Nach der der Wettfahrt ging alles recht fix. Mast umschmeissen, Slippen, Boot vertüdeln und Preisverleihung war innerhalb von 90 Minuten erledigt. Da wird eben nicht lange rumgeeiert. Ran, zack, weg. Sehr gut! Die Ach Herr Je haben wir ja wegen der noch anstehenden (wirklich letzten) Eisarsch-Regatta am Steg liegen lassen und so mussten wir nur die Clubvari wieder mit nach Berlin nehmen.

Ach ja, der platte Reifen war ja noch. Wir haben bei uns im Auto kein Reserverad vorgefunden, so etwas läuft heutzutage unter dem Begriff Extra und muss teuer bezahlt werden.
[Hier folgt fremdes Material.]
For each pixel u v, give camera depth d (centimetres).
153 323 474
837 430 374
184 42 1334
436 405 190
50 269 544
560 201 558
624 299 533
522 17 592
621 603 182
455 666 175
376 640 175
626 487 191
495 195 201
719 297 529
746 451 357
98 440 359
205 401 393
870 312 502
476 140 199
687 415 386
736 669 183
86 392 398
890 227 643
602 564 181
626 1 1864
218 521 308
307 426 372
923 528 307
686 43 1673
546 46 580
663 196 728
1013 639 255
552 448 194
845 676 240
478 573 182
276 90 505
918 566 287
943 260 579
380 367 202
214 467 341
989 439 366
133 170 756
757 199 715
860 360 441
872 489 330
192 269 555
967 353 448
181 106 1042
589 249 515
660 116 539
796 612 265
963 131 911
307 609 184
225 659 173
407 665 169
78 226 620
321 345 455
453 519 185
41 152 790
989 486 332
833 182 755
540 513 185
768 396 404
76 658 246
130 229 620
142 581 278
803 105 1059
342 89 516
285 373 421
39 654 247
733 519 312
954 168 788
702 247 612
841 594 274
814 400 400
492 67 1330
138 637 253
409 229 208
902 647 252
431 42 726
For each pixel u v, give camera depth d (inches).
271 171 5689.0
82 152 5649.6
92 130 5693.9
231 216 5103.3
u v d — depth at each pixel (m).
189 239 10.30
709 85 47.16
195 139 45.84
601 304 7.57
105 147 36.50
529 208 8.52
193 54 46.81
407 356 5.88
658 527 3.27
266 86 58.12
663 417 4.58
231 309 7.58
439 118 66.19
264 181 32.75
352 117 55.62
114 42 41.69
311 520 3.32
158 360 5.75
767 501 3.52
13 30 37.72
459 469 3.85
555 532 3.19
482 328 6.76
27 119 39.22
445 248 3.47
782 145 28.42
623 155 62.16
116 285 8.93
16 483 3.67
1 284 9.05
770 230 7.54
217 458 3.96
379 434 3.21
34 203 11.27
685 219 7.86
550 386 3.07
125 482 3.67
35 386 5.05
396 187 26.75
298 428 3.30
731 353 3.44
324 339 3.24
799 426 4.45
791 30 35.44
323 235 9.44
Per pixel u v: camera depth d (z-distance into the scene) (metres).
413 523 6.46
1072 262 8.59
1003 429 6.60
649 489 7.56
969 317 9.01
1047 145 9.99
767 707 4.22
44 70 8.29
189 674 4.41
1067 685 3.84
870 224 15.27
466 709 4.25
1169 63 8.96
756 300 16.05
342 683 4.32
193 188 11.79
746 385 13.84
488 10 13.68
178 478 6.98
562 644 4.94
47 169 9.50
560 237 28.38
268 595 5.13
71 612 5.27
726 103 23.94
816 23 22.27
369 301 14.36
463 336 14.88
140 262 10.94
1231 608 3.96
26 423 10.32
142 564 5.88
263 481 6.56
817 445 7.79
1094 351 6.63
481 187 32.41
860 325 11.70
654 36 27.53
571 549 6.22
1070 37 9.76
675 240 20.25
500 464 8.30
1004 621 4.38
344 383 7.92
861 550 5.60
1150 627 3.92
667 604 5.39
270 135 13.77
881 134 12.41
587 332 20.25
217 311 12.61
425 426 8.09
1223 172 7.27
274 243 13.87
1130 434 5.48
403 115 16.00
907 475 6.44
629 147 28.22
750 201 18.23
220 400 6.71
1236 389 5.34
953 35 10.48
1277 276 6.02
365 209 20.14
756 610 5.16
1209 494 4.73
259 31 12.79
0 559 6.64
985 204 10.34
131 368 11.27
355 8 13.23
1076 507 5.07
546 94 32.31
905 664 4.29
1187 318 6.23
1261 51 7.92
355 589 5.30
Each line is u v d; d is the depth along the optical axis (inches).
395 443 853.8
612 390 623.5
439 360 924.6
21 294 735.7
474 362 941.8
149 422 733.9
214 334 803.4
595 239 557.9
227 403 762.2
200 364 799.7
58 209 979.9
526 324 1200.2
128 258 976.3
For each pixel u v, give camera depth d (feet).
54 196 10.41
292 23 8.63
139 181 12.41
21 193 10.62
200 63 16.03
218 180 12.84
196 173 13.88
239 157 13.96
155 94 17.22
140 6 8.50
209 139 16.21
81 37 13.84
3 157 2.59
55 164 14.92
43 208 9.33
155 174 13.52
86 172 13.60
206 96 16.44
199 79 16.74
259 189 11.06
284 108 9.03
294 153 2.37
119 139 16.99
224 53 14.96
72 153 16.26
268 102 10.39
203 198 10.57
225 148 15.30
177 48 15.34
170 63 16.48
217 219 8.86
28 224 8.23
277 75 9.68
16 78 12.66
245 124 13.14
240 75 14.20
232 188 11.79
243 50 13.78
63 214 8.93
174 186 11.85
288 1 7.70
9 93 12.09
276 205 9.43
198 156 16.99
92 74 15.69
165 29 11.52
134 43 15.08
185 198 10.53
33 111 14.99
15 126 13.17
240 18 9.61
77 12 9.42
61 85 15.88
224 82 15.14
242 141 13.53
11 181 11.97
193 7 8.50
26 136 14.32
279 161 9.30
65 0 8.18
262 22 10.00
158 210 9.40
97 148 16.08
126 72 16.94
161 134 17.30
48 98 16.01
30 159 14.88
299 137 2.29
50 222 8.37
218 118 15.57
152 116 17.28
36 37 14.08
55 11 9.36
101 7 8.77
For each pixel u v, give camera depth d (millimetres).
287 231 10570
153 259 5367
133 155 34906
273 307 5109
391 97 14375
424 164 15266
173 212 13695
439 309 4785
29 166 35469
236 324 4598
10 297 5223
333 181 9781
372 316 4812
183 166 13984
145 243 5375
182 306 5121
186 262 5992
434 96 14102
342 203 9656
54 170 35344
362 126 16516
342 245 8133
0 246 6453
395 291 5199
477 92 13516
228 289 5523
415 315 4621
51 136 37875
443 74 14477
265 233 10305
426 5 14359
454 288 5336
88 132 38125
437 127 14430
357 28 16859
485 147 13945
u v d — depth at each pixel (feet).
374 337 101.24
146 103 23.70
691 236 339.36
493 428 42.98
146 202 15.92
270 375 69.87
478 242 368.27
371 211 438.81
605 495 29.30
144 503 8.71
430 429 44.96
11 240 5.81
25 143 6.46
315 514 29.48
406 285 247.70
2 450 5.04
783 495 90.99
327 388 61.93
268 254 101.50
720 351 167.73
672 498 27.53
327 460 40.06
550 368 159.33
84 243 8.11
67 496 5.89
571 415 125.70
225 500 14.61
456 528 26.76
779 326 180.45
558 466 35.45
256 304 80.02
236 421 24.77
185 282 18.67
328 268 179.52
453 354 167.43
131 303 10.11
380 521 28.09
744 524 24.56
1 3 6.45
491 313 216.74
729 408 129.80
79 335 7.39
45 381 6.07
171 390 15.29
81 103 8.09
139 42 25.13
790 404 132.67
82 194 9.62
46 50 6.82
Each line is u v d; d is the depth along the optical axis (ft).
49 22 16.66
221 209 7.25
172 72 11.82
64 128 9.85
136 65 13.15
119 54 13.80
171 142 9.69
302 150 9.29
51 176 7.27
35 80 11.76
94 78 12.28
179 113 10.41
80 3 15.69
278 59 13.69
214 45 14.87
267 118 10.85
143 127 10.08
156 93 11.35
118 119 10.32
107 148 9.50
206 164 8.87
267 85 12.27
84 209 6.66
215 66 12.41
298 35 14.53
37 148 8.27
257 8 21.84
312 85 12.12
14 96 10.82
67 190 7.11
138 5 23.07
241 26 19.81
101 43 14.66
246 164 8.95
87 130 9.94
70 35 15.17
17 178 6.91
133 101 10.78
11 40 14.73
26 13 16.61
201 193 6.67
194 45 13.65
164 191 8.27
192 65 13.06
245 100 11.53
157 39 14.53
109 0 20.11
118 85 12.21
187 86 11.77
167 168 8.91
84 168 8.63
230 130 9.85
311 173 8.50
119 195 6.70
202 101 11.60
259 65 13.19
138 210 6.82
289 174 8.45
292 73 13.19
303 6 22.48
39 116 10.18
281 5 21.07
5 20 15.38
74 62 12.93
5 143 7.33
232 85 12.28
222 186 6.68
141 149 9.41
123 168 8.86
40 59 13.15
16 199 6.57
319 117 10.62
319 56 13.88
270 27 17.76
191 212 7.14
Nur so ein Reifen-Reparatur-Kit war zu finden, aber immerhin mit einem 12V Kompressor! Jens Wehrenbrecht hat uns eine Tube Baukleber überlassen. Ich hab dann die Schraube, die für den Platten verantwortlich war, lokalisiert und sie dick mit dem WSG (Wehrenbrecht-Super-Glue) eingeschmiert. Anschliessend das Sch…ding bis zum Anschlag wieder in den Reifen geschraubt und das flüssige Gummizeug aus dem Reparatur-Kit in den Reifen gefüllt. Danach schnell mit dem Kompressor etwas aufgepumpt und zügig in Richtung Tanke losgefahren damit sich der flüssige Gummi im Reifen verteilen und seine Arbeit machen konnte. Den Tank für die Rückfahrt wieder voll gemacht, kurz die Tränen weggetupft und den Reifen mit einem anständigen Kompressor unter Druck gesetzt. So sind wir dann mit sparsamen 5 Litern auf 100km mit Tempo 80-90 km/h ganz vorsichtig und umsichtig nach Berlin zurück gekullert. Der Reifen hat übrigens super gehalten, das Auto hat ja so eine Überwachungsfunktion für den Reifendruck. Die hatten wir an der Tankstelle nach dem Aufpumpen resettet und die ganze Fahrt über mit Argusaugen beobachtet, nix, kein Mucks! In anderen Ländern der Welt wäre man damit noch 15 Jahre weiter gefahren oder hätte überhaupt erst eine Schraube zum Abdichten in den Reifen hinein gedreht. Wir haben uns entschieden, doch einen neuen Reifen zu kaufen. Nach Einfüllen des Flüssiggummis kann man die Reifen meist wegschmeissen (das Zeug löst den Reifen an, um vernünftig abzudichten)…ich brauchte beim Reifenhändler meines Vertrauens dann noch ein paar Taschentücher…160€ kostete der neue Pneu.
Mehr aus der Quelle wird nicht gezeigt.